Douglas Emmett, Inc. (NYSE:DEI) Q3 2023 Earnings Call Transcript

So this has to be coming maybe reasonably because it’s a studio of the 10 there, not a great time to have vacancy there. If the long-term prospects of the building are outstanding because it’s a fantastic market. But right now, I am seeing where like a lot of a large set of deals happening. So this is a fantastic building. It’s extremely well located. I can tell you a lot of great stuff about the building, but — it’s also going to be a big job to lease it up.

Operator: And our next question will come from Dylan Burzinski with Green Street.

Dylan Burzinski : I guess just any update on some of the zoning changes that were made at the state level for multifamily zoning that you guys have?

Jordan Kaplan: Well, the state has been our friend in this. And so there was AB 2011, which L.A. just gave guidance on. This is in July. And it allows us to do a zone change without a public hearing process. And at Wave Sequel, there’s an affordable component. And so those — that’s great for getting more housing done and getting around the nimby Squad in L.A. And so the state has been throwing things out. Some are helpful, some aren’t.

Dylan Burzinski : That one real helpful.

Jordan Kaplan: That one was super help.

Dylan Burzinski : Yes. That one was like telling kids they no longer have to take the sats to go to go to college, that’s a big why. Does that change sort of any immediate impact on projects outside of Barrington, or is this still a longer-term process?

Jordan Kaplan: It’s shorter than it was before that, much shorter. And it probably — it’s the value we’ve been talking about and it’s a very concrete realization of the impact of sites that we own, that change happened. That’s a really big — I mean, you guys won’t see it because we still have to go through the city’s process to get entitlements, and we have to want to build the buildings, and I think it’s the right time and right construction costs and everything. But I mean, it’s completely different conversation and much more able to realize in a time line that’s like where you’re making a decision in that same time period. It’s really big.

Operator: And our next question will come from Rich Anderson with Wedbush.

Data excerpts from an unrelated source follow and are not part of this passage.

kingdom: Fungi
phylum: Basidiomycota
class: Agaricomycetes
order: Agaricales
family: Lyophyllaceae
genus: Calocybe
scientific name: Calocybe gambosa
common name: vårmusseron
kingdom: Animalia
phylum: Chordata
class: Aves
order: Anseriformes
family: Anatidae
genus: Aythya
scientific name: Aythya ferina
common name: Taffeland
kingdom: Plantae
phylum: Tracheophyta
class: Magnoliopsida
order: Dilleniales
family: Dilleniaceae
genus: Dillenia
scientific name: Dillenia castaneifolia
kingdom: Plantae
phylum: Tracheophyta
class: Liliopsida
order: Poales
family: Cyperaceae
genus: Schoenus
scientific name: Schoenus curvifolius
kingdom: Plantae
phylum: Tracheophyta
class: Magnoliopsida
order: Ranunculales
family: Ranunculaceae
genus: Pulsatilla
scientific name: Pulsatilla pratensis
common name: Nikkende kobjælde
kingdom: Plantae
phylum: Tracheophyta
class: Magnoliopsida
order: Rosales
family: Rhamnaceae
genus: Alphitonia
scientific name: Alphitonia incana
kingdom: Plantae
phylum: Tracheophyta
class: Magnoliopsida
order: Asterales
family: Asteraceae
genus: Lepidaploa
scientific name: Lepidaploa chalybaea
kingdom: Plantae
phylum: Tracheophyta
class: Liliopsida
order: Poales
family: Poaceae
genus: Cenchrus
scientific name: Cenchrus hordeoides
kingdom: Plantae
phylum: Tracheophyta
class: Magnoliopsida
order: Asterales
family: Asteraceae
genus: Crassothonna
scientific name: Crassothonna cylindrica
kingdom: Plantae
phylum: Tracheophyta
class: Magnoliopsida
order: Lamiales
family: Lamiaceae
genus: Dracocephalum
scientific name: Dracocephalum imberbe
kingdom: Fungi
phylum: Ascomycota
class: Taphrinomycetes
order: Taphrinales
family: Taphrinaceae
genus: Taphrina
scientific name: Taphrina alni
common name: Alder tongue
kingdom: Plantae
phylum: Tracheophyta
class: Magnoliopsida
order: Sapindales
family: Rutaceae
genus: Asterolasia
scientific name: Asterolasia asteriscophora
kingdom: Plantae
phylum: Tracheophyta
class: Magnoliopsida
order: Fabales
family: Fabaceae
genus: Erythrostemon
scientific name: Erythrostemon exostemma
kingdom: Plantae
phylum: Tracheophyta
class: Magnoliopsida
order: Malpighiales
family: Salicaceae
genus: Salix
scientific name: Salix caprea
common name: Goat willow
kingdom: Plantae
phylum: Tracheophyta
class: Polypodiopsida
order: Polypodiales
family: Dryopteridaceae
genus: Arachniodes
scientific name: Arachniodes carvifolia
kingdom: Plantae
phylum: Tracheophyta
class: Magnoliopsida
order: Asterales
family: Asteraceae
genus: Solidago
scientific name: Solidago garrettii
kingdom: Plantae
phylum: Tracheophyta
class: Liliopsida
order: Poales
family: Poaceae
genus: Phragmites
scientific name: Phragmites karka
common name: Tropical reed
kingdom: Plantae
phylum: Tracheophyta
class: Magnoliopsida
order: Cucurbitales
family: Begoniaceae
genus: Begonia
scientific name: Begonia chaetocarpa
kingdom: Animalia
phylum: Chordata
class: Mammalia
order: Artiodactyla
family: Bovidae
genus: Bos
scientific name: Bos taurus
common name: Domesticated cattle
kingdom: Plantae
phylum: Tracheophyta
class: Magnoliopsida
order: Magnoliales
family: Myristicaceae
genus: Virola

Rich Anderson : First question, your thought of as an office REIT, but we talked more and more about multifamily lately for all the different things that you’re doing. And we have a fair amount of your REIT peers that look at L.A. in Southern California in general and say, I want to get out of here, given all the regulatory political risks of owning multifamily real estate in this area of the country. Do you have any — you have any interest, or have you hadn’t seen any of that come to market and market rate type multifamily product from peer REITs that might become interesting to you? Is that a part of your pipeline?

Jordan Kaplan: We’re seeing multifamily more than we’re seeing the quality office that we want. And some of it’s new. Some of it’s coming off of a construction loan. Yes. I mean, Ken, you can talk about it on that.

Kevin Crummy: Yes. It’s — it’s definitely — it’s a combination of some institutional owners that are looking to get out and multifamily in L.A. is still attractive relative to other markets. And then we also have seen some people who bought with floating rate debt, and we’re planning on doing a repositioning that are getting squeezed right now. And so — but I wouldn’t say that there’s a wholesale abandonment of L.A. due to the politics. It’s the politics have moved a little bit left, and we’re all working on moving that back to the center. But keep in mind, those politics that make it difficult to build also make it great to own.